O Banco Mundial descreve que a crise provocada pela pandemia “continuou a afetar negativamente” o SEE, “exigindo apoio fiscal adicional e levando à reversão da privatização da Cabo Verde Airlines (CVA)”, em julho de 2021.
“As pressões políticas contra a continuidade da consolidação fiscal após a crise também podem inviabilizar os esforços de reforma do SEE [que prevê privatizações e concessões de serviços públicos]. No entanto, as autoridades continuam empenhadas em continuar a melhorar a gestão do risco orçamental, com vista a reduzir o peso da dívida e melhorar a prestação dos serviços públicos a médio prazo”, refere o relatório.
“O aumento de exposição a passivos contingentes em 2020 e 2021 veio somar aos já elevados riscos fiscais. Essas vulnerabilidades podem comprometer os esforços de Cabo Verde em restaurar a sustentabilidade fiscal e reorientar a dívida (enquanto percentagem do PIB) para uma trajetória descendente a médio prazo”, acrescenta.

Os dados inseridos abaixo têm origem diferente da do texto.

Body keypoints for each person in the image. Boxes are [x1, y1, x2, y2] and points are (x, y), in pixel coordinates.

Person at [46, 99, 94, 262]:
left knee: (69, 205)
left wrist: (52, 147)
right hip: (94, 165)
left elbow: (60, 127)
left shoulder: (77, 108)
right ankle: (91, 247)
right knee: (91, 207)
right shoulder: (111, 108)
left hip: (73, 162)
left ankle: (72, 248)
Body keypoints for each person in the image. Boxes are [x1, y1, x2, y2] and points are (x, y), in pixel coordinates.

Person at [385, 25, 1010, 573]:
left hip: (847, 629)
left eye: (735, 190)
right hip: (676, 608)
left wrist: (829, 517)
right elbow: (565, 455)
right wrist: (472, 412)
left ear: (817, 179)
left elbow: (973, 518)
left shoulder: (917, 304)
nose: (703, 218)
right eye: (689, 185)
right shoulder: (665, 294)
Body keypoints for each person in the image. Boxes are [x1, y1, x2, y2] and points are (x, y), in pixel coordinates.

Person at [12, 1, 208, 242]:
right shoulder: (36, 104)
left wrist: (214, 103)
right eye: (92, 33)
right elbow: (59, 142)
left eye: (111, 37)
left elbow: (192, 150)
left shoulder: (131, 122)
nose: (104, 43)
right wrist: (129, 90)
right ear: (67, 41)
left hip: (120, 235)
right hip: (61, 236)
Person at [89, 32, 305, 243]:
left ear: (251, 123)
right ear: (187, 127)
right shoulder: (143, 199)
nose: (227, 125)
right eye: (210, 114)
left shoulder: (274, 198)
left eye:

O documento identifica que Cabo Verde concedeu 52,4 milhões de dólares (51,7 milhões de euros) em garantias do Estado a empréstimos a empresas públicas em 2020, praticamente metade à CVA, que tinha sido privatizada (51% vendida a investidores ligados ao grupo Icelandair) em 2019. Em 2021, essas garantias adicionais para empréstimos ao SEE ascenderam a 43,6 milhões de dólares (43 milhões de euros), novamente impulsionadas pela CVA, com 20,1 milhões de dólares (19,8 milhões de euros).
A capitalização das empresas públicas custou ainda 16 milhões de dólares (15,8 milhões de euros) entre 2020 e 2021.
“A dívida pública, que vinha numa trajetória decrescente desde 2017, aumentou de forma acentuada para 155,3% do PIB em 2021, com necessidade de se fazer recurso a novos empréstimos externos concessionais e à emissão de títulos do tesouro para cobrir as necessidades de financiamento fiscal. O risco de sobre-endividamento global de Cabo Verde permanece elevado”, identifica o relatório, embora reconhecendo que a dívida externa e global permanece “sustentável”.
“Políticas prudentes de endividamento e uma gestão reforçada da dívida, assim como medidas para melhorar o funcionamento do mercado de títulos públicos, são fundamentais para alcançar dinâmicas sustentáveis da dívida. Tendo em conta a vulnerabilidade de Cabo Verde a choques exógenos, progressos nas exportações na diversificação da produção também são necessários para a sustentabilidade da dívida a longo prazo”, acrescenta o relatório.